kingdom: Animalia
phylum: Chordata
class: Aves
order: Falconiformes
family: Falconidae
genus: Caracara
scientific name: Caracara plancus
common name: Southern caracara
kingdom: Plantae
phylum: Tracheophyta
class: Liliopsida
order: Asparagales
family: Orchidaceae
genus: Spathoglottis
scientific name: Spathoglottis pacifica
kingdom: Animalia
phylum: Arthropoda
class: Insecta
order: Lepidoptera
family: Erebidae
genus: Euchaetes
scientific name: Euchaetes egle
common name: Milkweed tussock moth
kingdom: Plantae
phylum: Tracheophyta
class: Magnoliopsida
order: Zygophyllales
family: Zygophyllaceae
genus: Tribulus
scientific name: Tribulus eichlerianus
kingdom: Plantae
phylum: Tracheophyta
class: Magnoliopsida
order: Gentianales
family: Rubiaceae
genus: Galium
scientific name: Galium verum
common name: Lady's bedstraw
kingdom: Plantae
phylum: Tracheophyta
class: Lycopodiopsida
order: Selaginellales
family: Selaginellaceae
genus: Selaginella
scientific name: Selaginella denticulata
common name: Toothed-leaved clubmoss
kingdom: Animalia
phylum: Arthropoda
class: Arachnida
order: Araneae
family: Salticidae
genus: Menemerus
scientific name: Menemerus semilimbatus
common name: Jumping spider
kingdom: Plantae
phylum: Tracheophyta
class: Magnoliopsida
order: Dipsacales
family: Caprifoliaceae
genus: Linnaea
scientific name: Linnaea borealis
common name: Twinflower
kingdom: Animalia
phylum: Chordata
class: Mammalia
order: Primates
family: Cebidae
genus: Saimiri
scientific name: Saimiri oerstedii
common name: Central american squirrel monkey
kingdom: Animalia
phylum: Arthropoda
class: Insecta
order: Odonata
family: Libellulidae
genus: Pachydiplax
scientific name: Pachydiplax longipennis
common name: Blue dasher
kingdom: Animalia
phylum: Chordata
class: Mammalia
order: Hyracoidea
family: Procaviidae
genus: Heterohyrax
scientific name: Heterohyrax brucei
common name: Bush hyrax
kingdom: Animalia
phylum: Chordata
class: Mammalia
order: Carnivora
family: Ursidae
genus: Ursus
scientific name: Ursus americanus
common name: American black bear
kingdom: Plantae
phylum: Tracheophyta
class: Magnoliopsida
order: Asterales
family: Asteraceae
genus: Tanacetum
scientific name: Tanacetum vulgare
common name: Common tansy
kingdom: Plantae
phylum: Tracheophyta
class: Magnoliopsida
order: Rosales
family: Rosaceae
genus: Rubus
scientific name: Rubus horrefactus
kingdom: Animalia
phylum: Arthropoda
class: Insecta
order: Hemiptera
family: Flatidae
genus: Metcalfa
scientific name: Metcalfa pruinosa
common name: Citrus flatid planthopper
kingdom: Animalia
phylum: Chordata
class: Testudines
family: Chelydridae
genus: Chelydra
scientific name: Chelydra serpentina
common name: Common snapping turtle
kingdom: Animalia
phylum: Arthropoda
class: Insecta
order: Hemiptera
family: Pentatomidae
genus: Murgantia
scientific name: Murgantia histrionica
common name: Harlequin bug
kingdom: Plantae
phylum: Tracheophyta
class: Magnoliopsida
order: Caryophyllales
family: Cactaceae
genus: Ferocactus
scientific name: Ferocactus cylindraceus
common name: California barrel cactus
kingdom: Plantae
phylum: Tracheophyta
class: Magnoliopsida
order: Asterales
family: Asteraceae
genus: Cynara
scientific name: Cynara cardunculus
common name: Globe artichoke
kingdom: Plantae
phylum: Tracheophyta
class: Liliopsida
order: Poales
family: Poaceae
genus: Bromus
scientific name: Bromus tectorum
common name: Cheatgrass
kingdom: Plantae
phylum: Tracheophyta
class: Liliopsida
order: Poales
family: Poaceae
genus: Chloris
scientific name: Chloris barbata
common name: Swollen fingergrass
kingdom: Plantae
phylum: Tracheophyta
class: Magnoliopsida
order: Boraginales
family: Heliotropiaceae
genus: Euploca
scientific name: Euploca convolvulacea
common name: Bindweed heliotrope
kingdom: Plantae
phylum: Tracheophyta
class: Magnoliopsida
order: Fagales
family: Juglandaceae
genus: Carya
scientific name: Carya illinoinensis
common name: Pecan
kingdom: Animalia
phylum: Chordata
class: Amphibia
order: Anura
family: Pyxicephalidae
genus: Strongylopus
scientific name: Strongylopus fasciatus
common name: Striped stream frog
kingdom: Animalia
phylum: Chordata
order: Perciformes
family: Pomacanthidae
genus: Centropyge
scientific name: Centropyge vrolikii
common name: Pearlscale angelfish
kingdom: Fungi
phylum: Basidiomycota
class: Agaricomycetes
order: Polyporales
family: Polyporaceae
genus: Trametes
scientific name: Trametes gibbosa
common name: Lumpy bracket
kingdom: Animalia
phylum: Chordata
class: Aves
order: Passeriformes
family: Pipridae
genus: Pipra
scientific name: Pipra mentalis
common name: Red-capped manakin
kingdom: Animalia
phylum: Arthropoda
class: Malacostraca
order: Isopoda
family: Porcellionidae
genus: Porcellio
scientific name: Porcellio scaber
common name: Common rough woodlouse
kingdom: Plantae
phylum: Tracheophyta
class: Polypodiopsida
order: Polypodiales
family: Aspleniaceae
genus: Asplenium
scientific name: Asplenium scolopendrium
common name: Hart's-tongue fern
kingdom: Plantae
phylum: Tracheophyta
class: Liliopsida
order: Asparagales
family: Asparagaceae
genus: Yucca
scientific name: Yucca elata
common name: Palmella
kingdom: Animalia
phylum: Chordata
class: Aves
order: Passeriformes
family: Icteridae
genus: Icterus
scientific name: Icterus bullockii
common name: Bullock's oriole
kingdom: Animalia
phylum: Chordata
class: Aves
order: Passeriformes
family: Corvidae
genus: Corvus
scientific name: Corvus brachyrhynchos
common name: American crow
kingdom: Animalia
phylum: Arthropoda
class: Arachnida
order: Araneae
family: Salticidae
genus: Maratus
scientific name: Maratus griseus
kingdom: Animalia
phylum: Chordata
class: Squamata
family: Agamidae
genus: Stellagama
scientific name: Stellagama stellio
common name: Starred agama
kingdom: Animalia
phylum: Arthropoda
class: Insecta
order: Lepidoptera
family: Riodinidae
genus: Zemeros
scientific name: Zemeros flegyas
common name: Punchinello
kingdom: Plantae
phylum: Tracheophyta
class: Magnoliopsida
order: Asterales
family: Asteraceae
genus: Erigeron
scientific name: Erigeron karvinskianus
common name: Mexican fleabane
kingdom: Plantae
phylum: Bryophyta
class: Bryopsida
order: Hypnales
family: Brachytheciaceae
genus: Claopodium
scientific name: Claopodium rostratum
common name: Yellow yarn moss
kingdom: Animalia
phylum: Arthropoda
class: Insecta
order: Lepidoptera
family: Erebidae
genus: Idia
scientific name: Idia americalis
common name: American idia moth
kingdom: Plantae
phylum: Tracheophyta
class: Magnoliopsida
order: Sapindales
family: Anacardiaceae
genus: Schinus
==*==
▶ [Given instruction] Copy the listing from the line with "genus: Caracara" to the line with "genus: Heterohyrax", substituting "popular name" for "common name" and leaving everything else the same.

▶ [The response]
genus: Caracara
scientific name: Caracara plancus
popular name: Southern caracara
kingdom: Plantae
phylum: Tracheophyta
class: Liliopsida
order: Asparagales
family: Orchidaceae
genus: Spathoglottis
scientific name: Spathoglottis pacifica
kingdom: Animalia
phylum: Arthropoda
class: Insecta
order: Lepidoptera
family: Erebidae
genus: Euchaetes
scientific name: Euchaetes egle
popular name: Milkweed tussock moth
kingdom: Plantae
phylum: Tracheophyta
class: Magnoliopsida
order: Zygophyllales
family: Zygophyllaceae
genus: Tribulus
scientific name: Tribulus eichlerianus
kingdom: Plantae
phylum: Tracheophyta
class: Magnoliopsida
order: Gentianales
family: Rubiaceae
genus: Galium
scientific name: Galium verum
popular name: Lady's bedstraw
kingdom: Plantae
phylum: Tracheophyta
class: Lycopodiopsida
order: Selaginellales
family: Selaginellaceae
genus: Selaginella
scientific name: Selaginella denticulata
popular name: Toothed-leaved clubmoss
kingdom: Animalia
phylum: Arthropoda
class: Arachnida
order: Araneae
family: Salticidae
genus: Menemerus
scientific name: Menemerus semilimbatus
popular name: Jumping spider
kingdom: Plantae
phylum: Tracheophyta
class: Magnoliopsida
order: Dipsacales
family: Caprifoliaceae
genus: Linnaea
scientific name: Linnaea borealis
popular name: Twinflower
kingdom: Animalia
phylum: Chordata
class: Mammalia
order: Primates
family: Cebidae
genus: Saimiri
scientific name: Saimiri oerstedii
popular name: Central american squirrel monkey
kingdom: Animalia
phylum: Arthropoda
class: Insecta
order: Odonata
family: Libellulidae
genus: Pachydiplax
scientific name: Pachydiplax longipennis
popular name: Blue dasher
kingdom: Animalia
phylum: Chordata
class: Mammalia
order: Hyracoidea
family: Procaviidae
genus: Heterohyrax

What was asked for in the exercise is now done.